- _WHAT IS NEEDED_
Return each record verbatim, images excluded.

Dataset entries:

====================

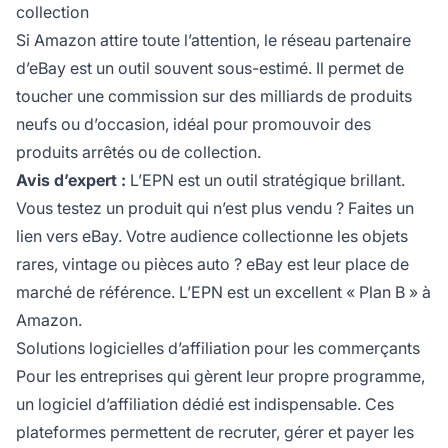
collection
Si Amazon attire toute l’attention, le réseau partenaire
d’eBay est un outil souvent sous-estimé. Il permet de
toucher une commission sur des milliards de produits
neufs ou d’occasion, idéal pour promouvoir des
produits arrêtés ou de collection.
Avis d’expert :
L’EPN est un outil stratégique brillant.
Vous testez un produit qui n’est plus vendu ? Faites un
lien vers eBay. Votre audience collectionne les objets
rares, vintage ou pièces auto ? eBay est leur place de
marché de référence. L’EPN est un excellent « Plan B » à
Amazon.
Solutions logicielles d’affiliation pour les commerçants
Pour les entreprises qui gèrent leur propre programme,
un logiciel d’affiliation dédié est indispensable. Ces
plateformes permettent de recruter, gérer et payer les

====================

- _RESULT_
collection
Si Amazon attire toute l’attention, le réseau partenaire
d’eBay est un outil souvent sous-estimé. Il permet de
toucher une commission sur des milliards de produits
neufs ou d’occasion, idéal pour promouvoir des
produits arrêtés ou de collection.
Avis d’expert :
L’EPN est un outil stratégique brillant.
Vous testez un produit qui n’est plus vendu ? Faites un
lien vers eBay. Votre audience collectionne les objets
rares, vintage ou pièces auto ? eBay est leur place de
marché de référence. L’EPN est un excellent « Plan B » à
Amazon.
Solutions logicielles d’affiliation pour les commerçants
Pour les entreprises qui gèrent leur propre programme,
un logiciel d’affiliation dédié est indispensable. Ces
plateformes permettent de recruter, gérer et payer les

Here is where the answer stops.